Cricket control in Long Island City: what to know
Long Island City is dominated by new-construction high-rise towers alongside older industrial buildings. The high-rises face elevator-and-riser-borne cockroach and rodent pressure; the converted industrial stock adds 'water bug' and rodent issues from basements and shared utilities.
Dense vertical living and shared trash and loading areas in large towers sustain pest pressure regardless of how new the building is.
High tenant turnover in the rental towers makes bed bug awareness important.
Signs you need cricket control
- Chirping at night (house crickets) coming from basements or walls
- Humpbacked, long-legged crickets jumping in basements, cellars or bathrooms
- Holes or damage in stored fabric, cardboard or paper in basement storage
- Crickets concentrated in damp, dark ground-floor and below-grade areas
How we treat cricket control in Long Island City
Crickets — especially the humpbacked camel cricket (often called a 'spider cricket' or 'cave cricket') — are a common but under-treated NYC pest. They thrive in the damp basements, cellars, crawl spaces and ground-floor units that older New York buildings have in abundance, and their chirping and jumping make them especially unwelcome indoors.
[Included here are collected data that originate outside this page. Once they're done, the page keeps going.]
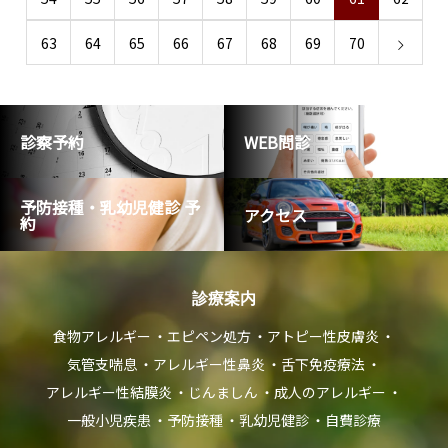
63
64
65
66
67
68
69
70
診察予約
WEB問診
予防接種・乳幼児健診 予
アクセス
約
診療案内
食物アレルギー
エピペン処方
アトピー性皮膚炎
気管支喘息
アレルギー性鼻炎
舌下免疫療法
アレルギー性結膜炎
じんましん
成人のアレルギー
一般小児疾患
予防接種
乳幼児健診
自費診療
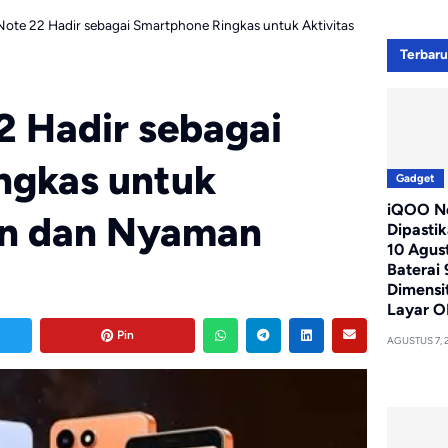
Note 22 Hadir sebagai Smartphone Ringkas untuk Aktivitas
Terbar
2 Hadir sebagai
ngkas untuk
Gadget
iQOO Ne
an dan Nyaman
Dipasti
10 Agus
Baterai
Dimensi
Layar O
Pin
AGUSTUS 7, 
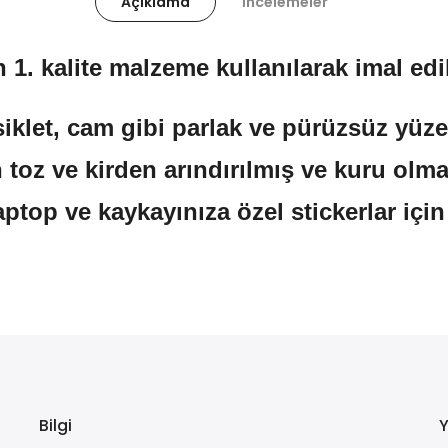
Açıklama
İncelemeler
 1. kalite malzeme kullanılarak imal edil
klet, cam gibi parlak ve pürüzsüz yüzeyl
 toz ve kirden arındırılmış ve kuru olma
aptop ve kaykayınıza özel stickerlar içi
Bilgi
Y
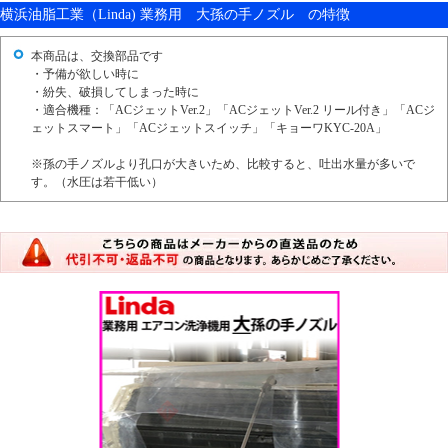
横浜油脂工業（Linda) 業務用 大孫の手ノズル の特徴
本商品は、交換部品です
・予備が欲しい時に
・紛失、破損してしまった時に
・適合機種：「ACジェットVer.2」「ACジェットVer.2 リール付き」「ACジ
ェットスマート」「ACジェットスイッチ」「キョーワKYC-20A」
※孫の手ノズルより孔口が大きいため、比較すると、吐出水量が多いで
す。（水圧は若干低い）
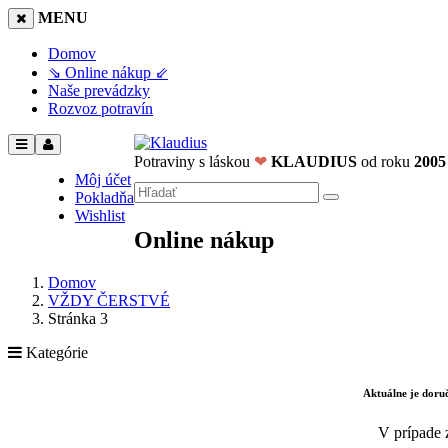
MENU
Domov
⇘ Online nákup ⇙
Naše prevádzky
Rozvoz potravín
Potraviny s láskou
❤
KLAUDIUS
od roku
2005
Môj účet
Pokladňa
Wishlist
Online nákup
Domov
VŽDY ČERSTVÉ
Stránka 3
Kategórie
Aktuálne je dor
V prípade 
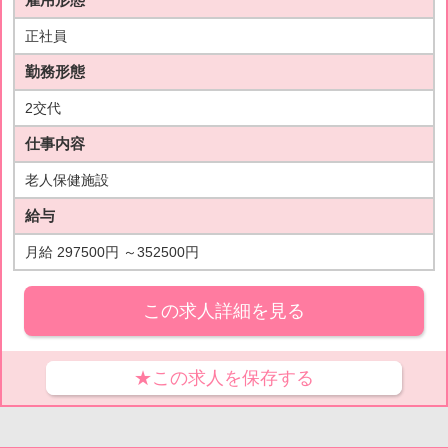
正社員
勤務形態
2交代
仕事内容
老人保健施設
給与
月給 297500円 ～352500円
この求人詳細を見る
★この求人を保存する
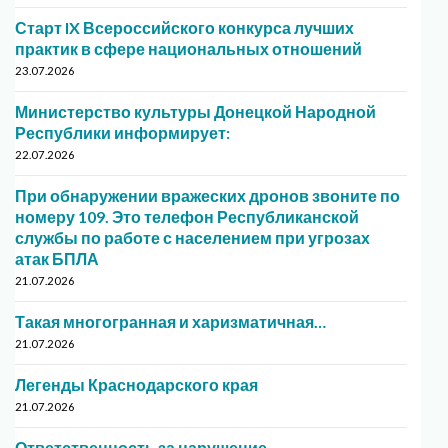
Старт IX Всероссийского конкурса лучших
практик в сфере национальных отношений
23.07.2026
Министерство культуры Донецкой Народной
Республики информирует:
22.07.2026
При обнаружении вражеских дронов звоните по
номеру 109. Это телефон Республиканской
службы по работе с населением при угрозах
атак БПЛА
21.07.2026
Такая многогранная и харизматичная…
21.07.2026
Легенды Краснодарского края
21.07.2026
Ответственность за нарушение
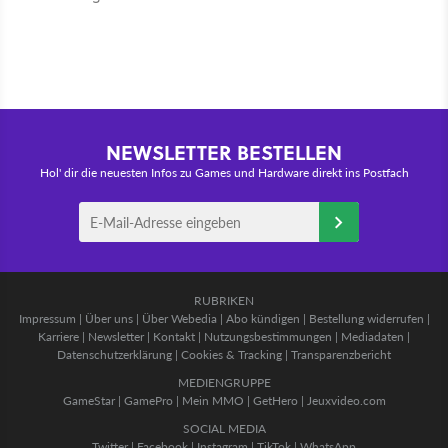
NEWSLETTER BESTELLEN
Hol' dir die neuesten Infos zu Games und Hardware direkt ins Postfach
RUBRIKEN
Impressum
|
Über uns
|
Über Webedia
|
Abo kündigen
|
Bestellung widerrufen
|
Karriere
|
Newsletter
|
Kontakt
|
Nutzungsbestimmungen
|
Mediadaten
|
Datenschutzerklärung
|
Cookies & Tracking
|
Transparenzbericht
MEDIENGRUPPE
GameStar
|
GamePro
|
Mein MMO
|
GetHero
|
Jeuxvideo.com
SOCIAL MEDIA
Twitter
|
Facebook
|
Instagram
|
TikTok
|
WhatsApp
Camel crickets don't chirp but they jump erratically when disturbed and feed on fabric, cardboard and stored items in basements. House crickets are drawn to warmth and light. Both signal a moisture and entry-point problem, which is why treatment that ignores the underlying conditions never holds.
Local landmarks & coverage
We serve all of Long Island City and the surrounding Queens area — including Gantry Plaza State Park, Court Square, Pepsi-Cola sign, MoMA PS1 — across ZIP codes 11101, 11109.